• _Task item_
The line containing "locked. | have been exhausted |" marks the end; return exactly every line from the start of the records up to and including it, but no pictures.

• _Data for this task_
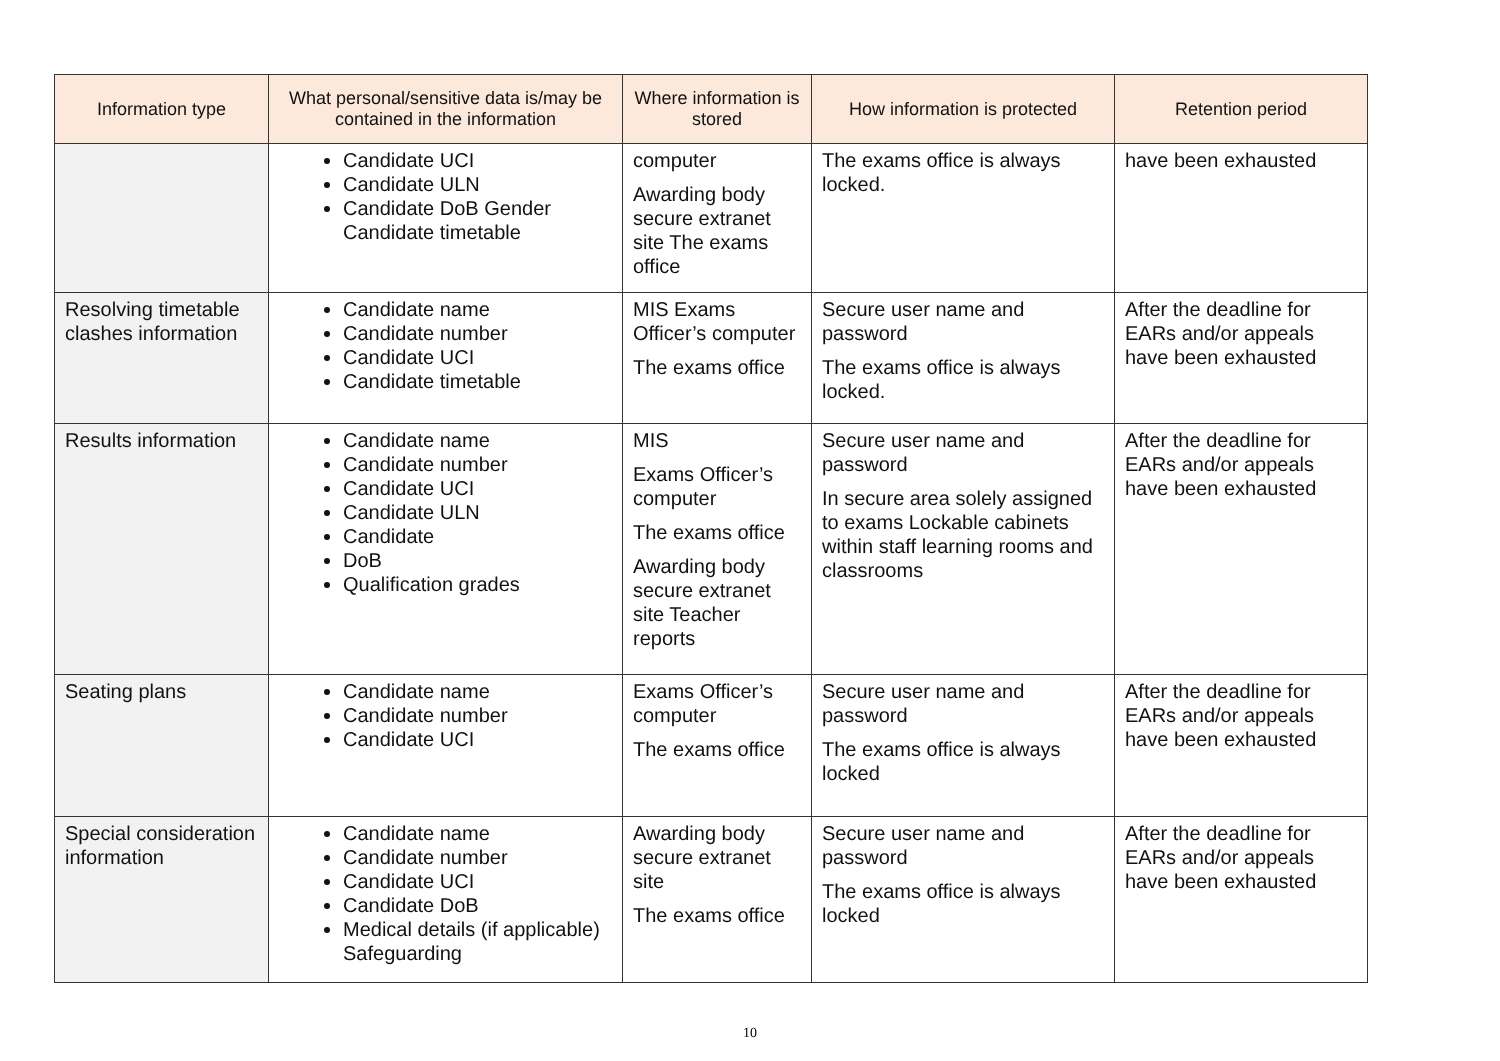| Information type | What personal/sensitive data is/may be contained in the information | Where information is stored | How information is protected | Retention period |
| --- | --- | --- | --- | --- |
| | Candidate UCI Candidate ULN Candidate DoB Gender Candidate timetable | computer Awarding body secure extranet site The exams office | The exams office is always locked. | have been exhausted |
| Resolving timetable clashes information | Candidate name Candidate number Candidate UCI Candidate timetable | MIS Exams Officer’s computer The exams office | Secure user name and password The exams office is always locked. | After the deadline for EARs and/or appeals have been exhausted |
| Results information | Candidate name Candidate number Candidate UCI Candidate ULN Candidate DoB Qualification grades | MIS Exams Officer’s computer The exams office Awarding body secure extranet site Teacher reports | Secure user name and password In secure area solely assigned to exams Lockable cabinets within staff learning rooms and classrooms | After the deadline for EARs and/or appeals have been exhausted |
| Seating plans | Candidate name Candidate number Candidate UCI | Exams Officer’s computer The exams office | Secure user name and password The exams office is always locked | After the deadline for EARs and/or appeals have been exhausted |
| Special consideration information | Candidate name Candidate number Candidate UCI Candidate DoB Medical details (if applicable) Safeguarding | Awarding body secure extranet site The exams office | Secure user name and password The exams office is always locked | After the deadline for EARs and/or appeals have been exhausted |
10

• _Output for this task_
| Information type | What personal/sensitive data is/may be contained in the information | Where information is stored | How information is protected | Retention period |
| --- | --- | --- | --- | --- |
| | Candidate UCI Candidate ULN Candidate DoB Gender Candidate timetable | computer Awarding body secure extranet site The exams office | The exams office is always locked. | have been exhausted |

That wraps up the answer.